▸ Supplied text:
== Segment start ==
The first statement in the query instructs LSQL to auto create the target topic, while the second one is a Kafka consumer setting. This setting specifies what to do when there is no initial offset in Kafka for the underlying consumer or if the current offset does not exist.

Covering the details of Kafka Streams goes beyond the scope of this blog entry, so if you need to familiarize yourself please consult the Apache Kafka documentation.

The next instruction is basically a SQL INSERT statement. It starts withINSERT INTO `cc_payments_fraud` which instructs LSQL to create a Kafka stream flow which will store the results into a topic named cc_payments_fraud. Before talking about the main logic, encapsulated by the two SELECT statements, let’s clarify the setup we have.

Kafka is message agnostic platform and in order to create a working flow, LSQL needs to know how the topic data can be read, hence the presence of _ktype and _vtype keywords. The former provides the format for the key part, whereas the latter provides the format for the value part. Using this information, LSQL can create the corresponding Serdes (check documentation if not familiar) for the Kafka stream flow.

For each of the domain entities we have a corresponding topic:

  • cc_data with 1 partition (since it’s static data) and a replication factor of 3. This holds the static information on the registered credit cards.
  • cc_payments with 3 partitions and a replication factor of 3. This holds all the requested payment transactions.

Each record sent to the cc_data topic has the Kafka message key part set to the credit card number (which is a string) and the value part is an Avro Record with the following schema:

{
  "type": "record",
  "name": "CreditCard",
  "namespace": "com.landoop.data.payments",
  "fields": [
      { "name": "number",    "type": "string" },
      { "name": "firstName", "type": "string" },
      { "name": "lastName",  "type": "string" },
      { "name": "country",   "type": "string" },
      { "name": "currency",  "type": "string" },
      { "name": "blocked",   "type": "boolean"}
  ]
}

Now we can talk about the first SELECT instruction. Using the cc_data topic we create a KTable instance. This is expressed by the following code:

WITH tableCards AS
 (SELECT *
  FROM `cc_data`
  WHERE _ktype = 'STRING'
    AND _vtype = 'AVRO')

When defining a table, it is important for the Kafka message key component to be non-null. We will not go into the details of what a KTable is but it is effectively a change log stream, giving you the latest view built from update events. Every time a credit card record is added or updated a message will end up on this topic. The tableCards KTable is stateful and will have always the latest view of this static data.
== Segment end ==
▸ Source data:
== Segment start ==
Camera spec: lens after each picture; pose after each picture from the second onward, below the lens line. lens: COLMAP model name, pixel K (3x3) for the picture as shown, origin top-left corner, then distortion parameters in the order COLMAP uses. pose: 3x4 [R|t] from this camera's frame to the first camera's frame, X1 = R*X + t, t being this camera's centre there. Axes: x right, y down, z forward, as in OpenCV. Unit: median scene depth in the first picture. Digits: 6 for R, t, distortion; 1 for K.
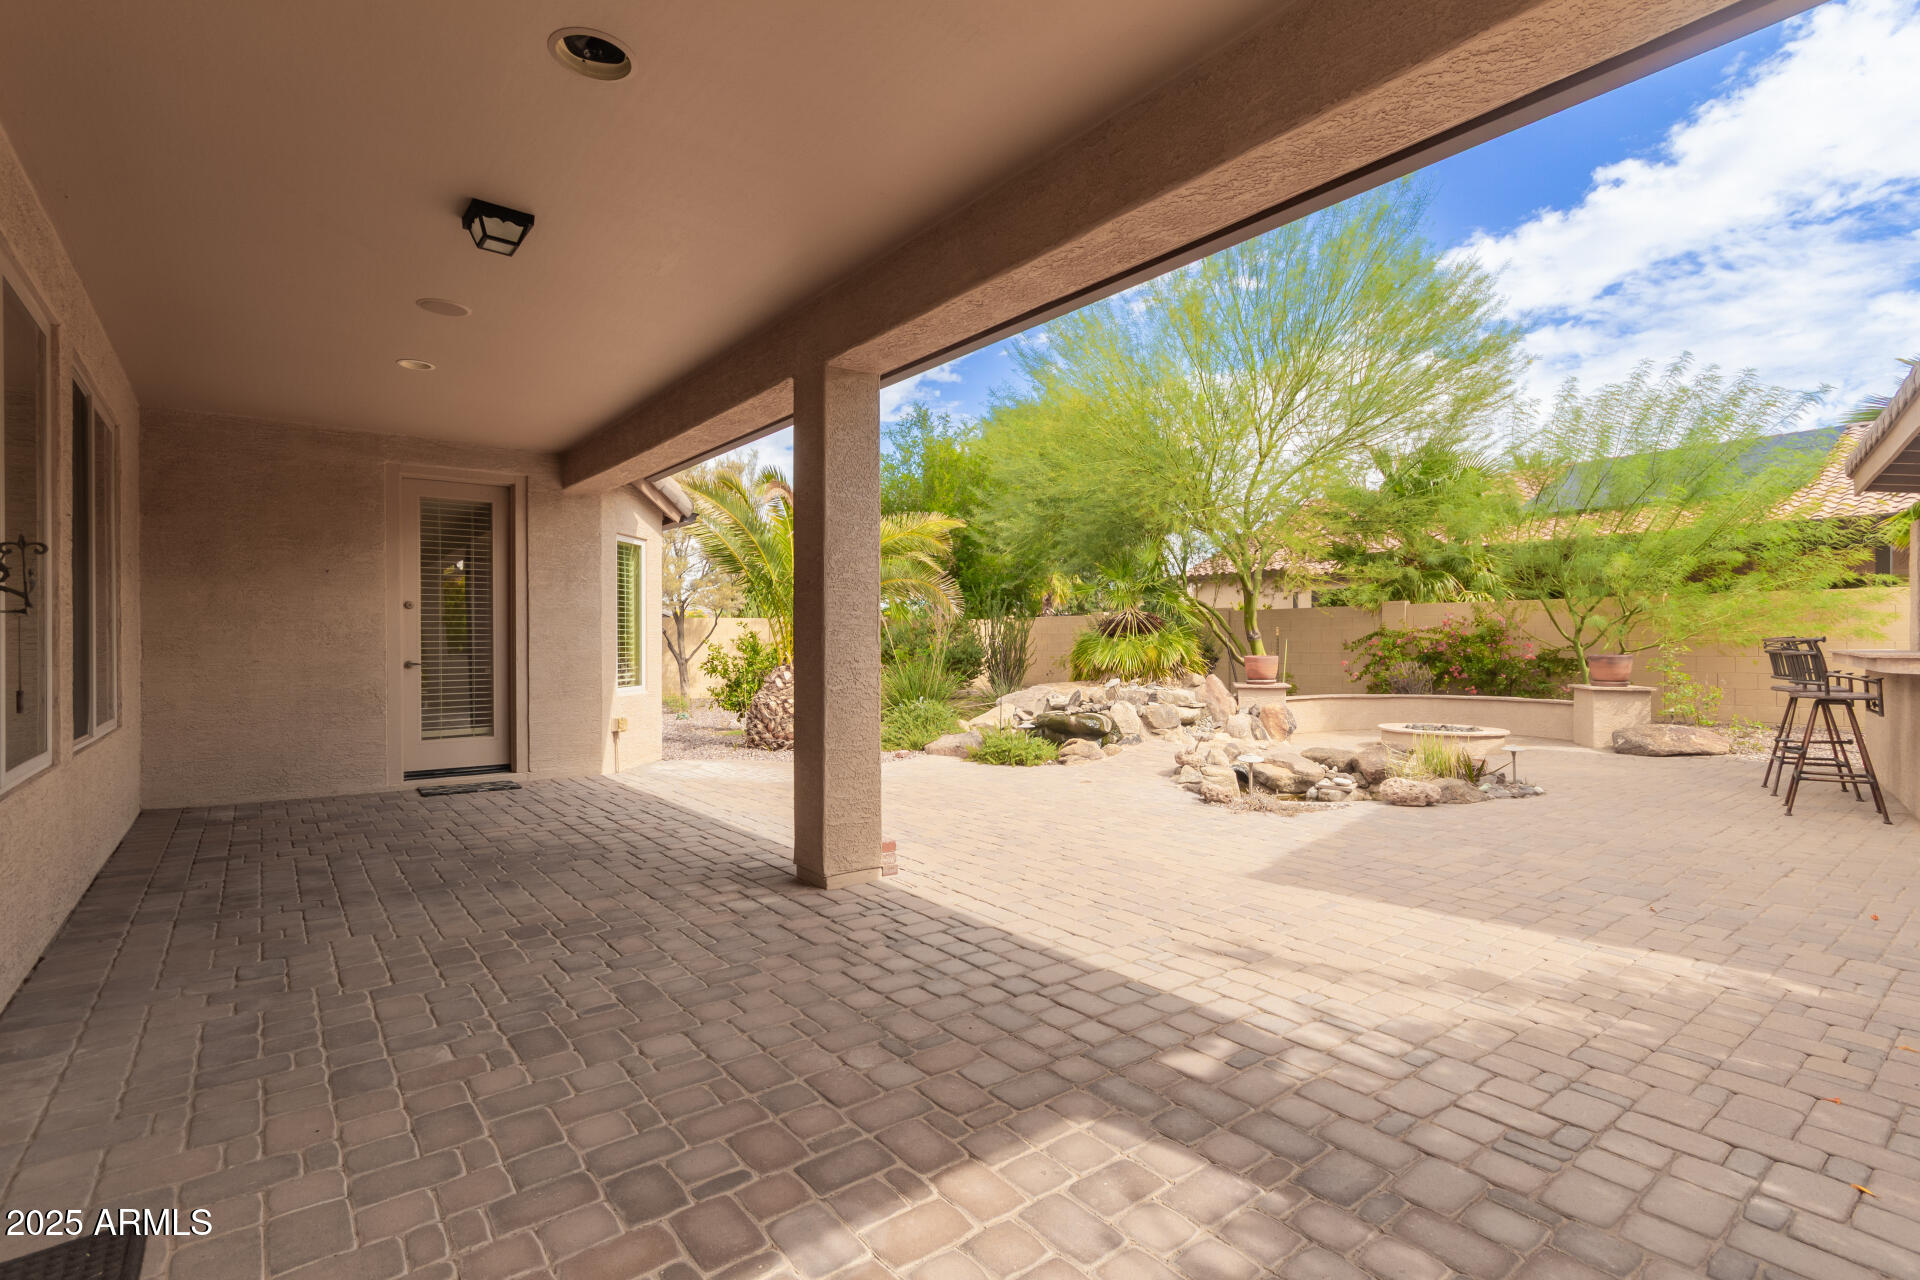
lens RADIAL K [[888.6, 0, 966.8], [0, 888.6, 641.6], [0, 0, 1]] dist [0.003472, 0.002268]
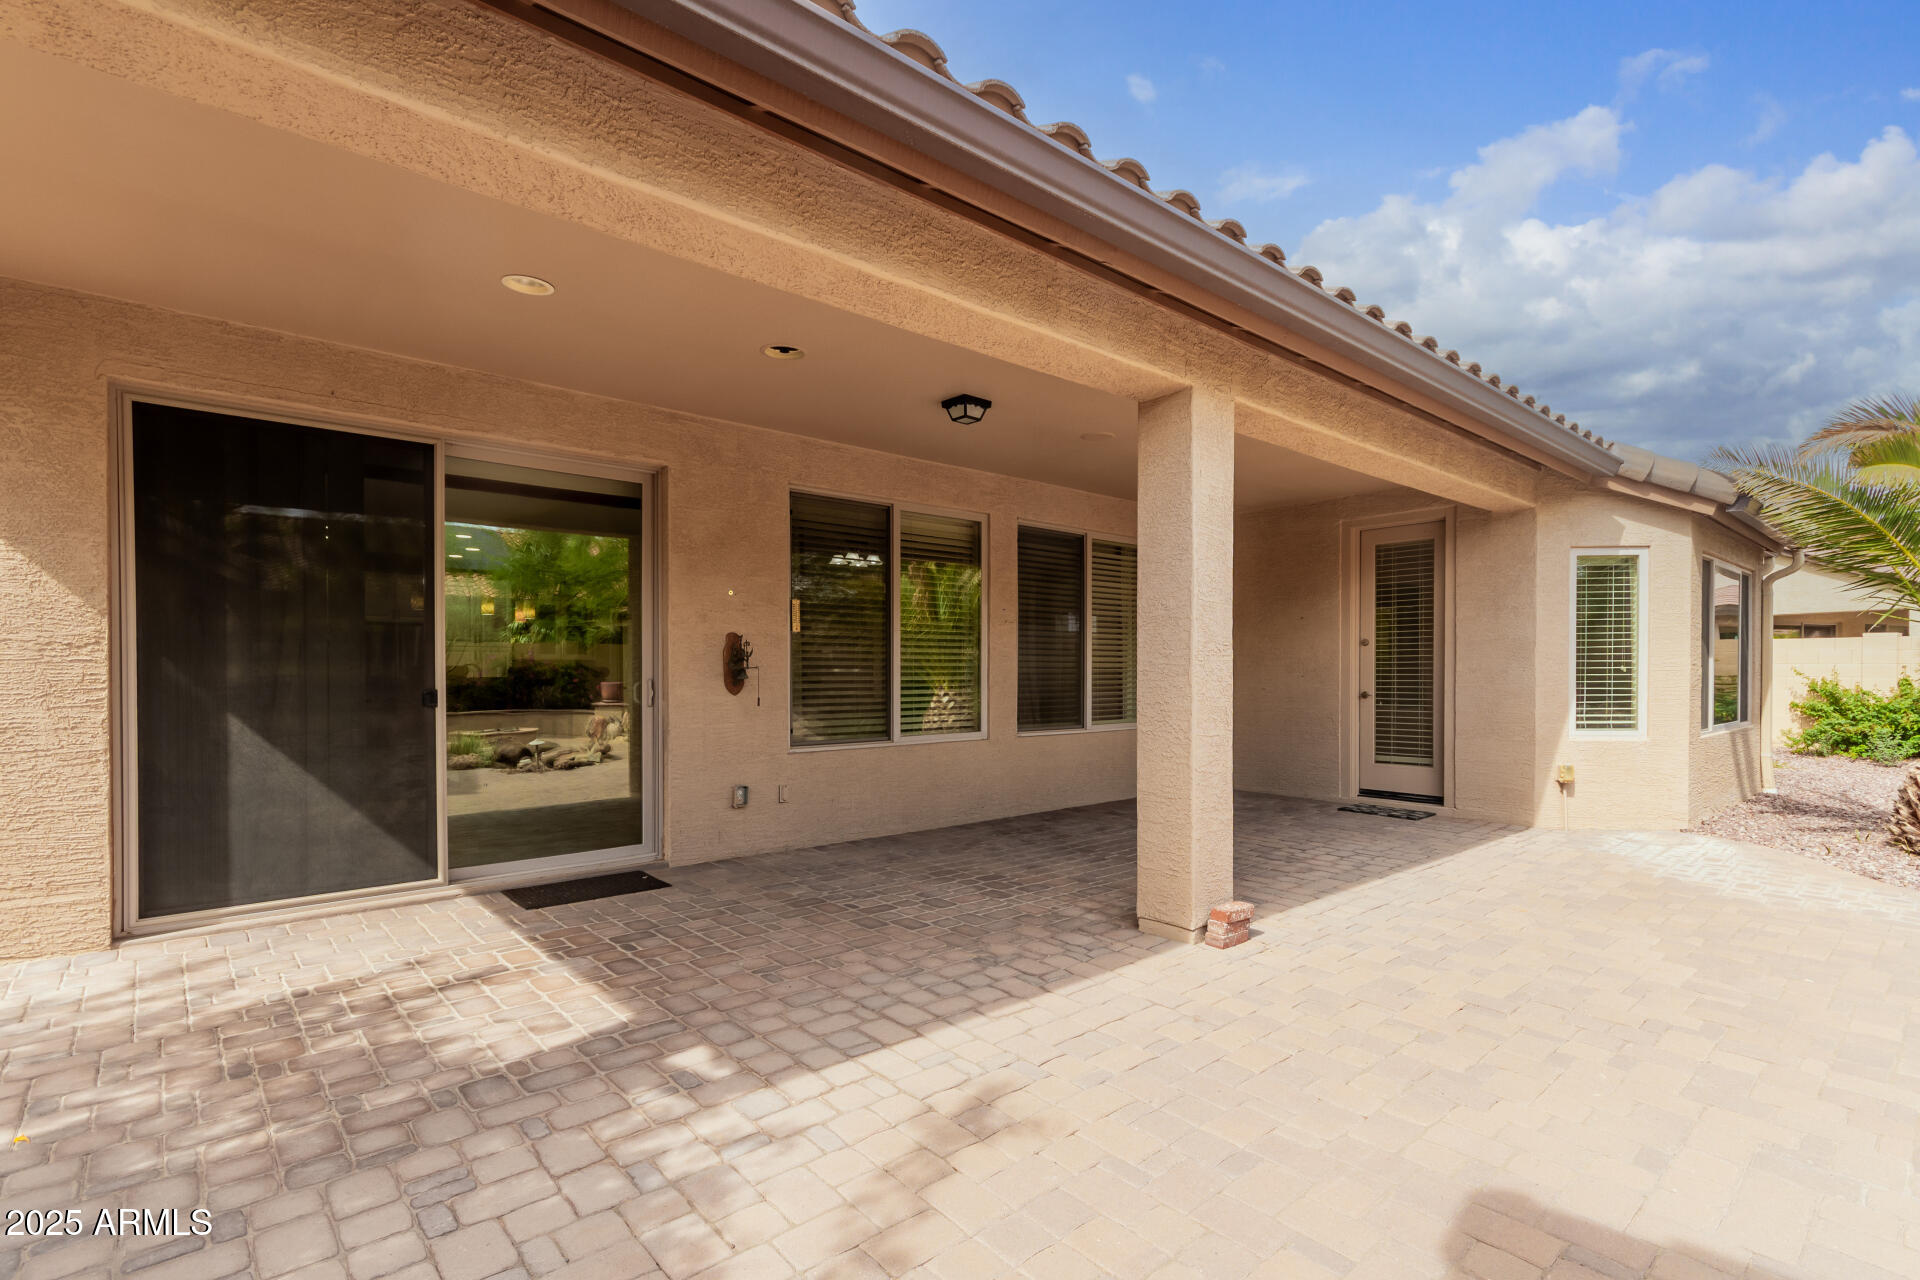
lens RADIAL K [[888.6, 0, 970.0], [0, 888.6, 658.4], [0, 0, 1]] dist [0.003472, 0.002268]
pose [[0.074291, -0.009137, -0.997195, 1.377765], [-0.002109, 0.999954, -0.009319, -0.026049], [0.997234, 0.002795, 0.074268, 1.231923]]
== Segment end ==
▸ Exercise set:
- A) Reproduce every line of the camera entries word for word, leaving the pictures out.
- B) Carry on the LSQL walkthrough from the point after its last sentence.
The LSQL walkthrough and the camera entries have nothing to do with each other.

▸ Answers for this exercise:
- A)
Camera spec: lens after each picture; pose after each picture from the second onward, below the lens line. lens: COLMAP model name, pixel K (3x3) for the picture as shown, origin top-left corner, then distortion parameters in the order COLMAP uses. pose: 3x4 [R|t] from this camera's frame to the first camera's frame, X1 = R*X + t, t being this camera's centre there. Axes: x right, y down, z forward, as in OpenCV. Unit: median scene depth in the first picture. Digits: 6 for R, t, distortion; 1 for K.
lens RADIAL K [[888.6, 0, 966.8], [0, 888.6, 641.6], [0, 0, 1]] dist [0.003472, 0.002268]
lens RADIAL K [[888.6, 0, 970.0], [0, 888.6, 658.4], [0, 0, 1]] dist [0.003472, 0.002268]
pose [[0.074291, -0.009137, -0.997195, 1.377765], [-0.002109, 0.999954, -0.009319, -0.026049], [0.997234, 0.002795, 0.074268, 1.231923]]

- B)
Each record sent to the cc_payments topic has the Kafka message key set to the credit card number (which is a string) and the value part is an Avro Record with the following schema:

{
  "type": "record",
  "name": "Payment",
  "namespace": "com.landoop.data.payments",
  "fields": [
    { "name": "id",           "type": "string" },
    { "name": "time",         "type": "string" },
    { "name": "currency",     "type": "string" },
    { "name": "creditCardId", "type": "string" },
    { "name": "merchantId",   "type": "long"   },
    {
      "name": "amount",
      "type": {
        "type": "bytes",
        "logicalType": "decimal",
        "precision": 38,
        "scale": 18
      }
    }
  ]
}

Setting the Kafka message key to be the credit card number is a matter of optimization. LSQL allows you to join on fields as well! However in case of describing a table (which materializes as a KTable instance) remapping the key comes with a performance impact. Because we need to re-map the message key, an intermediary topic is required. This is advanced usage and good material for another blog entry. However, Lenses SQL takes care of this automatically for you.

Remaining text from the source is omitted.